Tous trois gardent un excellent souvenir des talents d'improvisation de Siffert. «Il avait pour devise: les obstacles sont là pour être surmontés», dit Cimarosti et d'ajouter: «Seppi avait un don. Il harcelait inlassablement les gens jusqu'à obtenir d’eux ce qu'il voulait. De plus, il ne rechignait devant aucune tâche. Quand il était jeune, il gagnait son argent comme chiffonnier. À 16 ans, il a commencé faire le commerce de voitures. Il les déplaçait certes du point A au point B sans permis de conduire, mais c’est une autre histoire.»
Mader évoque lui aussi les talents d'improvisation de Siffert. À partir de 1962, il travaillait comme mécanicien aux côtés de Seppi. «Pour moi, le passage de la Scuderia Filipinetti à Siffert, c’était comme passer d'une grande banque à un bureau de change. En semaine, Siffert vendait des voitures. Avec l'argent ainsi gagné, nous allions ensuite aux courses le week-end. Nous avions rarement du bon matériel. Nos boîtes de vitesses ont rendu l’âme les unes après les autres.»
Deschenaux a également expérimenté directement le sens des affaires et les compétences de survie de Siffert. «Un jour, il nous a fallu plus de neuf heures pour aller d'Ollon à Mouret, où il habitait. Seppi s'est arrêté partout pour faire des affaires. Et moi, j'étais assis bêtement dans la voiture à me tourner les pouces...»
Malgré ses moyens modestes, Siffert a toujours réussi à remporter de grands succès. En 1964, il a battu par exemple la superstar Jim Clark par une marge infime lors d'un photo finish dramatique au Grand Prix de Sicile. Il a ensuite connu l'un de ses plus grands succès en 1968 dans l'équipe Rob Walker Racing. Siffert a remporté le Grand Prix de Grande-Bretagne dans une Lotus 49B. Trois ans plus tard, il a célébré sa deuxième (et dernière) victoire en GP en Autriche sur une BRM. Parallèlement, Siffert a remporté de nombreuses courses de voitures de sport au service de Porsche, notamment la course de 12 heures à Sebring en 1968 avec Hans Herrmann ou la Targa Florio de 1970 avec Brian Redman.
Le 24 octobre 1971, Siffert a pris le départ d'une course de Formule 1 sans statut de championnat du monde à Brands Hatch. Au 15e tour, la suspension de sa BRM s'est cassée. La voiture de Siffert a heurté un mur de terre, s'est retournée et a pris feu.

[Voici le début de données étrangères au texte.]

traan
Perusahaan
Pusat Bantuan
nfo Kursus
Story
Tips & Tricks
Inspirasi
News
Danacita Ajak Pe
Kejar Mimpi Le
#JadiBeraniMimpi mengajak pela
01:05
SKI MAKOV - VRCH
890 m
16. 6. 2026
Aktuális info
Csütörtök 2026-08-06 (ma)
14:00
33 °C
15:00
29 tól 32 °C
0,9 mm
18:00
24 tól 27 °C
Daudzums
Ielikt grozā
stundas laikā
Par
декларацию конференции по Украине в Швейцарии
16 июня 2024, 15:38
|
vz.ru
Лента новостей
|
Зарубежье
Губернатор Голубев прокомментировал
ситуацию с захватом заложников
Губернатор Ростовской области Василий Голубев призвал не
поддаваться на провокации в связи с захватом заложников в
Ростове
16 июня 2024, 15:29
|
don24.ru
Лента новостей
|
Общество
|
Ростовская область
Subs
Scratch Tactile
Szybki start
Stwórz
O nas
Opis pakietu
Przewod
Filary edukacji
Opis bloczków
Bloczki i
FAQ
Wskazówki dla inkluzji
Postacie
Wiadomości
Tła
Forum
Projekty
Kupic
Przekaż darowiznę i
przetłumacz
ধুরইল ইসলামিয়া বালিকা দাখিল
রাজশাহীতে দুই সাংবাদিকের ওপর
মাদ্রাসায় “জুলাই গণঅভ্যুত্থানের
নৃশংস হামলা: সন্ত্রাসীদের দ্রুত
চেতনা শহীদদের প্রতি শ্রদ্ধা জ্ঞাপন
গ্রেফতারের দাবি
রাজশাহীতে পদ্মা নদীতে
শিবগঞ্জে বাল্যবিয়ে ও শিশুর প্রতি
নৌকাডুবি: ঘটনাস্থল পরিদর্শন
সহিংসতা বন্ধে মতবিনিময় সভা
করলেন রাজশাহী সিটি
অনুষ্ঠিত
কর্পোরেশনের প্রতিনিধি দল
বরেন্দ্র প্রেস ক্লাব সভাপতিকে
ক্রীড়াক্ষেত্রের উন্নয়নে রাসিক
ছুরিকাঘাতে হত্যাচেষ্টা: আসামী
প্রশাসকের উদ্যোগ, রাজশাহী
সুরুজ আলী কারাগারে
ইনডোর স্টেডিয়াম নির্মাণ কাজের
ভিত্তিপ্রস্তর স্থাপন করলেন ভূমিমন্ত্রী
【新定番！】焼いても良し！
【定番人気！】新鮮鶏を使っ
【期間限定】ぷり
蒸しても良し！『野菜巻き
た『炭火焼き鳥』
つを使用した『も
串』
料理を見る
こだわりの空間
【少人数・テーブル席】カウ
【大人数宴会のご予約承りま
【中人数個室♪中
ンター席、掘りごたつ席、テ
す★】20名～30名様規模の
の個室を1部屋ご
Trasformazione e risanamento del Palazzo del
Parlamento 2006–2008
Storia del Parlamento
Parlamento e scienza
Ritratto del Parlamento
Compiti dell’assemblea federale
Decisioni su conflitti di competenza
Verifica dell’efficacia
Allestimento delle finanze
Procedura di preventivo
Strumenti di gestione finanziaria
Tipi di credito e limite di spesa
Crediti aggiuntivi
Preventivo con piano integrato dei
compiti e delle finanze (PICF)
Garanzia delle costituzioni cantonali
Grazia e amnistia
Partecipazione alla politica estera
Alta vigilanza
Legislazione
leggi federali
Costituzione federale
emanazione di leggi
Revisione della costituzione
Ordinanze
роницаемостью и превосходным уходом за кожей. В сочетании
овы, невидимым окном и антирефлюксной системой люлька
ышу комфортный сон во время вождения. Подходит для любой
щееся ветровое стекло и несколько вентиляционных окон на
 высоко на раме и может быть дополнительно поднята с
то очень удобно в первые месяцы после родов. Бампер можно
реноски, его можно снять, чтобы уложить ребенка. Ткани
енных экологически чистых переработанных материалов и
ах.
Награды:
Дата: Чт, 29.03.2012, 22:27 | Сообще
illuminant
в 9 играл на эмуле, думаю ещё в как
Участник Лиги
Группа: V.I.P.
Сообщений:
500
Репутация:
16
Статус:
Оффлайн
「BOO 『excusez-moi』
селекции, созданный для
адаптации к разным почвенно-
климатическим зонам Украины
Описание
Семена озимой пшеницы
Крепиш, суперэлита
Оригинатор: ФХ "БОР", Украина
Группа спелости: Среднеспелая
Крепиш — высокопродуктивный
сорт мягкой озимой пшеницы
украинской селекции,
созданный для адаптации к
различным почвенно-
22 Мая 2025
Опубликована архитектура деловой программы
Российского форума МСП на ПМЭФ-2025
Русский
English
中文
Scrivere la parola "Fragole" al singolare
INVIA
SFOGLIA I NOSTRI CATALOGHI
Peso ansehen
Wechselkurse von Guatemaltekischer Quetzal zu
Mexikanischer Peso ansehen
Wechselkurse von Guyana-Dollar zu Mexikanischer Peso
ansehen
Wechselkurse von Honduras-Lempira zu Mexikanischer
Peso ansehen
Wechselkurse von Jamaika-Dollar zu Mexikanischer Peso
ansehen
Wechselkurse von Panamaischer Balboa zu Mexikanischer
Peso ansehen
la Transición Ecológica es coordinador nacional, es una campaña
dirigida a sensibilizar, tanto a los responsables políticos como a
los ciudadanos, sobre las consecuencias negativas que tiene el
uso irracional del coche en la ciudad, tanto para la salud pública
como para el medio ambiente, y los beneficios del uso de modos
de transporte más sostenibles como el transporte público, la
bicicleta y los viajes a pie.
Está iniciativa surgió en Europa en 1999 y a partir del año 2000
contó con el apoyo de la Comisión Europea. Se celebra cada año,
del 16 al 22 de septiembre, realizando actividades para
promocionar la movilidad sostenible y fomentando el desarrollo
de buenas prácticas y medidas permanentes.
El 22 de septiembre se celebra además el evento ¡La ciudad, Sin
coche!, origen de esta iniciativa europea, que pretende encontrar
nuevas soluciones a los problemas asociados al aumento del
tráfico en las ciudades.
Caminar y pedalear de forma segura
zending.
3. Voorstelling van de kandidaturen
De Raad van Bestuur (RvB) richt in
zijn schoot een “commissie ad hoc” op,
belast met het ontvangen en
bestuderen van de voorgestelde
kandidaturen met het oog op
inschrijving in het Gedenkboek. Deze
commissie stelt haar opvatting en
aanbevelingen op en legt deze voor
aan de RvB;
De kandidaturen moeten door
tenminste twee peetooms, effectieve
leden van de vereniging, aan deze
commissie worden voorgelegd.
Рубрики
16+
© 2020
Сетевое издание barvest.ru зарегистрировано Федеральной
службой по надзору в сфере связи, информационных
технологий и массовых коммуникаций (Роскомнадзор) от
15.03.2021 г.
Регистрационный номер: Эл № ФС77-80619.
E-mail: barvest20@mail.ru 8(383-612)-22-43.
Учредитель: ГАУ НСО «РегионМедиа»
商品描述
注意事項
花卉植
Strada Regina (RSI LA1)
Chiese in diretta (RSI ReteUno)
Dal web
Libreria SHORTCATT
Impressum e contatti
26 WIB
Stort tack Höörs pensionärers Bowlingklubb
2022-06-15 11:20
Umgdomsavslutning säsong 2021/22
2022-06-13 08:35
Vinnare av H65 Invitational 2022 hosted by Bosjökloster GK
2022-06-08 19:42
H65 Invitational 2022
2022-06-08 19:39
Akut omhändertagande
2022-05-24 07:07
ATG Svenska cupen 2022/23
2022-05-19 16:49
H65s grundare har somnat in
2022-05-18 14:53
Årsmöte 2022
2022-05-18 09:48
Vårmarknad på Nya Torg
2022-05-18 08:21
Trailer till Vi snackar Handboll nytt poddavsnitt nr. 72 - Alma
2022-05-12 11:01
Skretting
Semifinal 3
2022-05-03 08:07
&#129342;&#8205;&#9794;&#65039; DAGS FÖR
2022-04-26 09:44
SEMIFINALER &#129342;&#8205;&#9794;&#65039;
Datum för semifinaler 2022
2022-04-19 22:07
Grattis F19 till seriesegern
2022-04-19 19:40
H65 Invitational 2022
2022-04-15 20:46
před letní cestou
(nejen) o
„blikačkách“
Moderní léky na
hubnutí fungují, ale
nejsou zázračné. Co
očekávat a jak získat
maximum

Pour Siffert, les secours sont malheureusement arrivés trop tard.
Aujourd'hui encore, Mader n’aime pas qu’on lui rappelle ce dimanche noir. «C'est un sujet hautement émotionnel pour moi.» Cimarosti confirme: «C'était le pire moment de ma carrière de journaliste de sport automobile.» «Cima» ne l'a appris que le lendemain. «Quand Seppi a eu son accident, j'étais en voyage privé. Ignorant tout ce qui s'était passé, je me rendais à la rédaction lundi lorsque j'ai lu les manchettes des journaux au kiosque: «Voici comment est mort Jo Siffert!» «Je suis tombé des nues.» Deschenaux était également consterné. «J'étais à Berne ce dimanche. J'ai rencontré une connaissance à la gare Centrale. Il m'a lancé: tu sais la dernière de Siffert? J'ai dit: il a probablement gagné. Il était en pole position. Alors la connaissance a répondu: Non, Siffert est mort!